La Commission européenne veut obliger les pays de l'UE à enfouir en profondeur leurs déchets nucléaires car elle juge trop vulnérables les dépôts actuels, et faire payer les industries du secteur pour mettre en pratique le principe du pollueur-payeur.

«Nous devons nous assurer que nous avons la meilleure sécurité au monde pour protéger nos citoyens, notre eau et nos terres contre une contamination nucléaire», a soutenu mercredi le commissaire européen en charge de l'Énergie Gunther Oettinger, en présentant un projet de directive européenne en ce sens.

Or «depuis la construction de la première centrale nucléaire il y a 50 ans, nous n'avons toujours pas dans l'UE de dépôt pour stocker définitivement les déchets radioactifs», a-t-il souligné.

La Commission, a indiqué M. Oettinger, va demander en conséquence à tous les gouvernements de l'UE de s'engager sur des programmes nationaux contraignants avec des plans pour la construction de dépôts de stockage à «au minimum 300 mètres de profondeur».

Le projet de loi interdit en outre l'exportation des déchets nucléaires européens vers des pays tiers comme la Russie ou ceux du continent africain.

Bruxelles table sur l'adoption de cette proposition en 2011 et souhaite  que ces plans nationaux lui soient soumis en 2015.

Si la législation est approuvée, la Commission pourra sanctionner les États récalcitrants au moyen des procédures habituelles d'infraction.

L'initiative a aussitôt déclenché les passions.
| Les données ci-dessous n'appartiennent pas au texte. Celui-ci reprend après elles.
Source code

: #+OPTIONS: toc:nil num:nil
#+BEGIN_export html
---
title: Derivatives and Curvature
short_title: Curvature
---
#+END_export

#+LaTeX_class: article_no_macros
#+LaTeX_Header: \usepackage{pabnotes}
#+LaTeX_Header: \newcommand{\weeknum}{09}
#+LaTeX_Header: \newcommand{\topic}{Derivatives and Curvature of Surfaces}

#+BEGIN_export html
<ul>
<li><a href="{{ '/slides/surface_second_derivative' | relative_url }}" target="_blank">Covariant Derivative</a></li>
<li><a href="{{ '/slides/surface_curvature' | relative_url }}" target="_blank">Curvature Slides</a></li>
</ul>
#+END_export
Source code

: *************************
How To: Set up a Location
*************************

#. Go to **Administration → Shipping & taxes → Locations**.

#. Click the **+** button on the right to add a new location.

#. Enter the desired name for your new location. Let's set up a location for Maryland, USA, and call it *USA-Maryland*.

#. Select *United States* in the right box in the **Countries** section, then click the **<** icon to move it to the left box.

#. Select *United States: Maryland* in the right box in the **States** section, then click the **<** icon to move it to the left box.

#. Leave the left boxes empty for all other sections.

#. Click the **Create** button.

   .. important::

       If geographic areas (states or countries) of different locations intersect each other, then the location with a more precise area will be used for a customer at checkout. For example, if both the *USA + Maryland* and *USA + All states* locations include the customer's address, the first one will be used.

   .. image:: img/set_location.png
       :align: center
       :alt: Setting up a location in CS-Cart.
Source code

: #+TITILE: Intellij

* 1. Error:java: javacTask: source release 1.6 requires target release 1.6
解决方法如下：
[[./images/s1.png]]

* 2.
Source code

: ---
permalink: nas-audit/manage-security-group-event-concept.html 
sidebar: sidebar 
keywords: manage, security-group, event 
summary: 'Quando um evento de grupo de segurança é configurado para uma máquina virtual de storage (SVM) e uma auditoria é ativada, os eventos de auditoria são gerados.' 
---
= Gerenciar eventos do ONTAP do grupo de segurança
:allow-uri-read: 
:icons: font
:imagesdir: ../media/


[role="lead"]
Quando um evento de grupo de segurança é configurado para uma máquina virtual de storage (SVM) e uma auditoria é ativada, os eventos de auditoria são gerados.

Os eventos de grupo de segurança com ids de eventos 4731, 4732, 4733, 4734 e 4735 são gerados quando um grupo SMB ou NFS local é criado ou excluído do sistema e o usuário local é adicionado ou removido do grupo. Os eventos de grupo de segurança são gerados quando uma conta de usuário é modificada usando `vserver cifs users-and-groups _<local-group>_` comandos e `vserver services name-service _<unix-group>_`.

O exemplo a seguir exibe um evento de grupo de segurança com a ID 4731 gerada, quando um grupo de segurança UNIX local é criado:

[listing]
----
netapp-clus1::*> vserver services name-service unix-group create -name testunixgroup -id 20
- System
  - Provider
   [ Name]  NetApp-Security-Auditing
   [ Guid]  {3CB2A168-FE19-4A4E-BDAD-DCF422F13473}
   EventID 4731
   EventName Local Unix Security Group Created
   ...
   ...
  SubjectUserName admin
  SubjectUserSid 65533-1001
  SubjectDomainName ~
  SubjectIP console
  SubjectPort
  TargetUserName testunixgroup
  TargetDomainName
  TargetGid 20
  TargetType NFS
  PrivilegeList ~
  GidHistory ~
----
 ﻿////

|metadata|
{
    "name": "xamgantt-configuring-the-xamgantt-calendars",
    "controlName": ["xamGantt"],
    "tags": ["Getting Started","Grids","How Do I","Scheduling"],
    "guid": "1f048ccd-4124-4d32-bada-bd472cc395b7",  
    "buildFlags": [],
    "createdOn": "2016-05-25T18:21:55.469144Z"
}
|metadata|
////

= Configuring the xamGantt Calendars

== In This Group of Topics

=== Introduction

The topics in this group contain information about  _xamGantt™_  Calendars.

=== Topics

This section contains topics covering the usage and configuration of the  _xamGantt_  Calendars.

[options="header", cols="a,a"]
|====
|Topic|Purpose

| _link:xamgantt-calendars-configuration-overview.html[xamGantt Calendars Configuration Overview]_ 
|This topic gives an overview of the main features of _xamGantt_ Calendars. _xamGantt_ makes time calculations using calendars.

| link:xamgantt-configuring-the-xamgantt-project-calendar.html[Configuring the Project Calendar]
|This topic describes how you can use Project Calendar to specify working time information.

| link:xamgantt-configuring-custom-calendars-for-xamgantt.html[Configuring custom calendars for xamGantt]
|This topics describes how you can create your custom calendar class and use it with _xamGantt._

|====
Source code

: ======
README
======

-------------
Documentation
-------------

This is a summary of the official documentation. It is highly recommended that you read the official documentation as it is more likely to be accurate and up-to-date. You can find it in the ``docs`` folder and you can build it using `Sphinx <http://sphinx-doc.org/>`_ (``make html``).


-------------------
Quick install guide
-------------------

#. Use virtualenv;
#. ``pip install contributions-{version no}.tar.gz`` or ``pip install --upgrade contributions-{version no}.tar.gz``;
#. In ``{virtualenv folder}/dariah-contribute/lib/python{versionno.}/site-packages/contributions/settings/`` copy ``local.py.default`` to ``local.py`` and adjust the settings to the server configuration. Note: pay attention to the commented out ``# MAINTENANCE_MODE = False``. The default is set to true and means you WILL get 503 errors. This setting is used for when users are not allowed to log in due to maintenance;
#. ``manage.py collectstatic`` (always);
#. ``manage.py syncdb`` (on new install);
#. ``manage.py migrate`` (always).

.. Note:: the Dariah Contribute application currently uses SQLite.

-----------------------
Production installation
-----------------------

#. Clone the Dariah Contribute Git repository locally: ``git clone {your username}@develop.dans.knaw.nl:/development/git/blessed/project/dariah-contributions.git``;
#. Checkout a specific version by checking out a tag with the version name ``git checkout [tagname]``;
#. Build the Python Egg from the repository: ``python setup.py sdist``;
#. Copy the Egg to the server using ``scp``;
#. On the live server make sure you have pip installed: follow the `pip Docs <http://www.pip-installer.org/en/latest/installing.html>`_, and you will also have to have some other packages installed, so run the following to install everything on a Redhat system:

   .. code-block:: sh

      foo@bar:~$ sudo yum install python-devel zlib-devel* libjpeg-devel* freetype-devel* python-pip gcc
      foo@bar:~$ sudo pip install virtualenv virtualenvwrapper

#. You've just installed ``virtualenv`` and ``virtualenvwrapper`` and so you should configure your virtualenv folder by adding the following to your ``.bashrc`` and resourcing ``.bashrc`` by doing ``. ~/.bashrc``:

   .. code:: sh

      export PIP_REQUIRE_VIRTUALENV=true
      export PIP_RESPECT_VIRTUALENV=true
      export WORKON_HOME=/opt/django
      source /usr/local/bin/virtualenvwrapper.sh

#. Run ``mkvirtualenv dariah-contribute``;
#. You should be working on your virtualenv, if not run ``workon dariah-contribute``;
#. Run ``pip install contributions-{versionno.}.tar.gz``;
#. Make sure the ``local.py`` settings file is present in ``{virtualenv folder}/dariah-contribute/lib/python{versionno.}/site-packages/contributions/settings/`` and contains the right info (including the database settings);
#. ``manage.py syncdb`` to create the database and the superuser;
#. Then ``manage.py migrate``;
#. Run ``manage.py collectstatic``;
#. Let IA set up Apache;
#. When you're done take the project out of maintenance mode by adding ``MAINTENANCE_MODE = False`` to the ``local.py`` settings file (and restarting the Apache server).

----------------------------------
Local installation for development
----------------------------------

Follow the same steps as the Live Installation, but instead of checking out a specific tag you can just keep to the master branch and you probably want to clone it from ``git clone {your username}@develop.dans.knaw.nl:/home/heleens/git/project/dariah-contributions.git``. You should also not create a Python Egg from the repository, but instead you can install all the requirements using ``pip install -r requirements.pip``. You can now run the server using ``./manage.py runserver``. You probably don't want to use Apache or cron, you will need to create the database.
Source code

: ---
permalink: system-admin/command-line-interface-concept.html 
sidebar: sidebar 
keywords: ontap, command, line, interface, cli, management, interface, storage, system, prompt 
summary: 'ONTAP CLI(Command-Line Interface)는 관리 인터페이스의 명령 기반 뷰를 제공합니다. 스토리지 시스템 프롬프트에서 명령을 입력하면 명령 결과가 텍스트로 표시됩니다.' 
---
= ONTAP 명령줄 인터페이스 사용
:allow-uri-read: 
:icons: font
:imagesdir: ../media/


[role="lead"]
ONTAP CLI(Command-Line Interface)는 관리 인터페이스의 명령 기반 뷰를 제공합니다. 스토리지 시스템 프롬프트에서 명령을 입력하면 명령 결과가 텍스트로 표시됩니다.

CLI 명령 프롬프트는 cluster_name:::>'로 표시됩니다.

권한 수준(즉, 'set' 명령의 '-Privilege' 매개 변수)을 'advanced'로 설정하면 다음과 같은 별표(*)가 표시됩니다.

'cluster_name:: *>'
Saluée par Foratom, l'association représentant l'industrie nucléaire dans l'UE, elle a été décriée comme un «simple exercice de communication» par Greenpeace et le groupe des Verts au Parlement européen.

«Les propositions ne répondent pas aux inquiétudes des citoyens face à la dangerosité des déchets radioactifs», a accusé l'Allemande Rebecca Harms, co-présidente des Verts.

Le Parlement ne pourra donner qu'un avis consultatif, car la base juridique est le traité Euratom.

Le commissaire a reconnu que deux initiatives similaires avaient été recalées par les États, mais il s'est déclaré convaincu que cette proposition «ne serait pas bloquée». Une majorité qualifiée sera suffisante pour son approbation.

Chaque année, 7000 mètres cubes de déchets non retraitables sont produits par les 143 réacteurs de l'UE, dont 58 sont situées en France.

En 2020, l'UE devra trouver une solution définitive pour 1,8 million de mètres cubes de déchets hautement radioactifs qui ont une capacité de nuisance durant près d'un million d'années.

Mais les centres de stockage créés pour ces déchets sont pour la plupart situés en surface et à ce titre vulnérables en cas de catastrophe ou d'accident comme un séisme, un incendie ou un accident d'avion, a estimé le commissaire.

Gunther Oettinger a insisté sur le consensus au sein de la communauté scientifique sur la solution de l'enfouissement géologique, car «il n'y a pas d'alternative».

Il a par ailleurs préconisé la mise à contribution des opérateurs du secteur pour financer ces opérations, selon le principe du pollueur-payeur.

Chaque État «décidera de l'emplacement des sites, des techniques de construction et des formes opportunes d'enfouissement, car les formations géologiques ne sont pas les mêmes partout», a-t-il précisé.

Des coopérations entre les États sont possibles, selon lui.

«Les sites ne devront pas être scellés pour permettre des inspections», a-t-il insisté.

Trois pays - Finlande, Suède et France - ont déjà des programmes qui doivent être opérationnels entre 2020 et 2025.

«La sécurité est indivisible. Si un accident se produit dans un des États de l'UE, il peut avoir des effets dévastateurs pour ses voisins», a tenu à rappeler M. Oettinger.